→ What you need to do
Rewrite the lines beginning with the one containing "this 1092×1062 image." and ending with the one containing "[506, 518, 575, 554] StreetNumber: 4916" as a two-column CSV headed input and output. Give one row: the opening text as one quoted field under input and the text that follows it as one quoted field under output, with any line breaks turned into spaces.

= = =

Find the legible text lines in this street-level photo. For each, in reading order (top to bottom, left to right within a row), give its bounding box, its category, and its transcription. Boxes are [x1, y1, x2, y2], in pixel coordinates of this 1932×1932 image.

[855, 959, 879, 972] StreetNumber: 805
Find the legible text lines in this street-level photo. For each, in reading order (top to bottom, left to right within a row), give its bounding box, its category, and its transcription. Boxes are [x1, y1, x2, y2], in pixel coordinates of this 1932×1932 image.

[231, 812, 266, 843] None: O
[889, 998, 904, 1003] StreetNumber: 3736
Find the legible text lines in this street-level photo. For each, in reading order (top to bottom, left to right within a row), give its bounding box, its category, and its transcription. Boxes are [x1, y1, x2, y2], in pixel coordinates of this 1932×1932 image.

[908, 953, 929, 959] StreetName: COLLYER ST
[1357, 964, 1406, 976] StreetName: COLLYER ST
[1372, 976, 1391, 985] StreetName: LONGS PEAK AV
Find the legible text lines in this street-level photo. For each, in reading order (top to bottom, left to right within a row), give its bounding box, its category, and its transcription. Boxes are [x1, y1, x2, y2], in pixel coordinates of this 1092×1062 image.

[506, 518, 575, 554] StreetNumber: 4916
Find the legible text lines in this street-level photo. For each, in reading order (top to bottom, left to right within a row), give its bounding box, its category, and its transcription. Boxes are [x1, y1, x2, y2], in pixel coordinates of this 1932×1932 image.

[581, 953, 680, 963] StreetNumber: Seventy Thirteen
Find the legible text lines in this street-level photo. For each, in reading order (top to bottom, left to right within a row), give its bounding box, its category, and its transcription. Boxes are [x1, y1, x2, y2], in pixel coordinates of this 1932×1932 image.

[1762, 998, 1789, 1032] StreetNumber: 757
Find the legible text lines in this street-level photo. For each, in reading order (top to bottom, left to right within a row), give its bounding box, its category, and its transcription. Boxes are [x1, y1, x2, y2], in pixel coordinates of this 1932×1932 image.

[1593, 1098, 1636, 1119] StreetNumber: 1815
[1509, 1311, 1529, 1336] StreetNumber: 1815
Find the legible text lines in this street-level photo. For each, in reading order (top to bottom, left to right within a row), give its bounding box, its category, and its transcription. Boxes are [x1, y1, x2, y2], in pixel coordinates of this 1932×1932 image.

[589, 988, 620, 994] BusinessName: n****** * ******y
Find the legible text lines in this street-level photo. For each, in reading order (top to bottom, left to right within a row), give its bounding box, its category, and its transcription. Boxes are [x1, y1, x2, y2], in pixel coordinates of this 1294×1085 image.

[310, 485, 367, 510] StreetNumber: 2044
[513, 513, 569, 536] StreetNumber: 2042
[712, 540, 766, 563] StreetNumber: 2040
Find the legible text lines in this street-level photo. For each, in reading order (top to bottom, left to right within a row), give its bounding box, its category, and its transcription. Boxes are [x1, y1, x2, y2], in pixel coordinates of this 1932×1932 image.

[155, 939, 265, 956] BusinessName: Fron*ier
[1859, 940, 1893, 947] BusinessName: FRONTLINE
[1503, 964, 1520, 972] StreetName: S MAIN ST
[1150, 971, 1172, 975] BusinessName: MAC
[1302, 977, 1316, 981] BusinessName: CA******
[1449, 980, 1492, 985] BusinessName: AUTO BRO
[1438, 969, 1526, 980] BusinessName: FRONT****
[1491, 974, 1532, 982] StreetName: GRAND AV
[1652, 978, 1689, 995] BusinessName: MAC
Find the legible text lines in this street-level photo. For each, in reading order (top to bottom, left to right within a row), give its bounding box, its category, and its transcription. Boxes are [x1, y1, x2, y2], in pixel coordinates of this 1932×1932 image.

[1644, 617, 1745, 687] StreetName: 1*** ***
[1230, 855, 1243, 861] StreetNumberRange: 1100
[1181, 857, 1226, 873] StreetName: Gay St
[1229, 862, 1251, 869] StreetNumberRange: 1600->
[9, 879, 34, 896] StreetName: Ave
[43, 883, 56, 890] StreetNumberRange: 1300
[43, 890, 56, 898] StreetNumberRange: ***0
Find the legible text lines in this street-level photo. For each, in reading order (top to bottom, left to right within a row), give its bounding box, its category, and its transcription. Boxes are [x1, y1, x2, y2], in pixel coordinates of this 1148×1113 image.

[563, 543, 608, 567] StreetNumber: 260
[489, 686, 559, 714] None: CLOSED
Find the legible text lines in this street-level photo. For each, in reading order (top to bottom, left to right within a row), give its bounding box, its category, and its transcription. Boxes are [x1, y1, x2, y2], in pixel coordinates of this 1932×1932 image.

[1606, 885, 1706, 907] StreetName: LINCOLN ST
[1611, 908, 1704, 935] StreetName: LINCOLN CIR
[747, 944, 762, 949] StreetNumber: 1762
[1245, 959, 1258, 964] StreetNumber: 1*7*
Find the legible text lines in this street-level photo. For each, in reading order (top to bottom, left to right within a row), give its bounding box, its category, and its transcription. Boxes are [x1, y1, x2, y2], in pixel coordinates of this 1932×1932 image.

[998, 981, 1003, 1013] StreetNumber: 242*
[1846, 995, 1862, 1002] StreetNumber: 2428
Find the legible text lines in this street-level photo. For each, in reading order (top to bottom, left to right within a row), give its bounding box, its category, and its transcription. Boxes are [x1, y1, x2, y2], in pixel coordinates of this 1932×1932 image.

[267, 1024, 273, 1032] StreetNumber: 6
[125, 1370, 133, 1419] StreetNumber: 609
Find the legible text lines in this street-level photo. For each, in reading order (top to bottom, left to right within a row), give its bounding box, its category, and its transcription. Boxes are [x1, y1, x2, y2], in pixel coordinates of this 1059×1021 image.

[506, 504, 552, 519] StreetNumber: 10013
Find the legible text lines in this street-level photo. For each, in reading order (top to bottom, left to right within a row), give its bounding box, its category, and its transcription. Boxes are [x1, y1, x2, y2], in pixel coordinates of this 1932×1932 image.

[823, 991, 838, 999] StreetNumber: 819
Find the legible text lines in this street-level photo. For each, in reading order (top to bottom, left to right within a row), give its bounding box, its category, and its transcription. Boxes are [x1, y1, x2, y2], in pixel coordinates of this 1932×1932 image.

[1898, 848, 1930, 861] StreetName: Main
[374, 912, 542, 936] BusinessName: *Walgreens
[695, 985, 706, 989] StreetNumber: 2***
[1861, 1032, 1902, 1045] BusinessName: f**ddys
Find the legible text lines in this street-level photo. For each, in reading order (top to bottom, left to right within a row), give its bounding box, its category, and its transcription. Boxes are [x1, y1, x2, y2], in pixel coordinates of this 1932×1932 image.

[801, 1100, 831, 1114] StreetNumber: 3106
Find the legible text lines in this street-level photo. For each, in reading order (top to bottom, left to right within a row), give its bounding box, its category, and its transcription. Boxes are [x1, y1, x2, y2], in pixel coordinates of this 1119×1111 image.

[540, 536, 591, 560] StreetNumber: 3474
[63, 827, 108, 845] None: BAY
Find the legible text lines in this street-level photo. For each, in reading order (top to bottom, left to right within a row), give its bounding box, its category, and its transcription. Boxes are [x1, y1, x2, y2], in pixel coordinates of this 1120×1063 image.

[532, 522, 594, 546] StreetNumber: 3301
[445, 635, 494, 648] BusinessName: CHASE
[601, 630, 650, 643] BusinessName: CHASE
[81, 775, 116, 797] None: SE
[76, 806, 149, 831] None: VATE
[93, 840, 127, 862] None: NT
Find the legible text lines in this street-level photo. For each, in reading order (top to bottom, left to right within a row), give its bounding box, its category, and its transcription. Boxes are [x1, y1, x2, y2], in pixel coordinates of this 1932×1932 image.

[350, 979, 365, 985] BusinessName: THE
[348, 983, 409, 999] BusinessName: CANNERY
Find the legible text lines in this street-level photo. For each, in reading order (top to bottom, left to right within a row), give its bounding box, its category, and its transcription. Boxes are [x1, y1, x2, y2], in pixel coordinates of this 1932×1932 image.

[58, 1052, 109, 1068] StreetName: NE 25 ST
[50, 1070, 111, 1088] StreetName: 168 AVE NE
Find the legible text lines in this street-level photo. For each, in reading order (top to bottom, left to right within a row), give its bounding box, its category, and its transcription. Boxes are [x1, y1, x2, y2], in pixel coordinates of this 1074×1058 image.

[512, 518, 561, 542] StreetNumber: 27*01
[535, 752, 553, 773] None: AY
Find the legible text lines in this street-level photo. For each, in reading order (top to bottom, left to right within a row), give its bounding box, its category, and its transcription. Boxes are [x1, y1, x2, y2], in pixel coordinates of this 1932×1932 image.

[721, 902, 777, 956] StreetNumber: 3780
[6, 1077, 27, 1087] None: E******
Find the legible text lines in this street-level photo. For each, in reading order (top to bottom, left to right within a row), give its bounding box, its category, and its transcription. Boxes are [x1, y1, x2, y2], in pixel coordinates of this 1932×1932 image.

= = =

→ Worked answer
input,output
"Find the legible text lines in this street-level photo. For each, in reading order (top to bottom, left to right within a row), give its bounding box, its category, and its transcription. Boxes are [x1, y1, x2, y2], in pixel coordinates of this 1092×1062 image.","[506, 518, 575, 554] StreetNumber: 4916"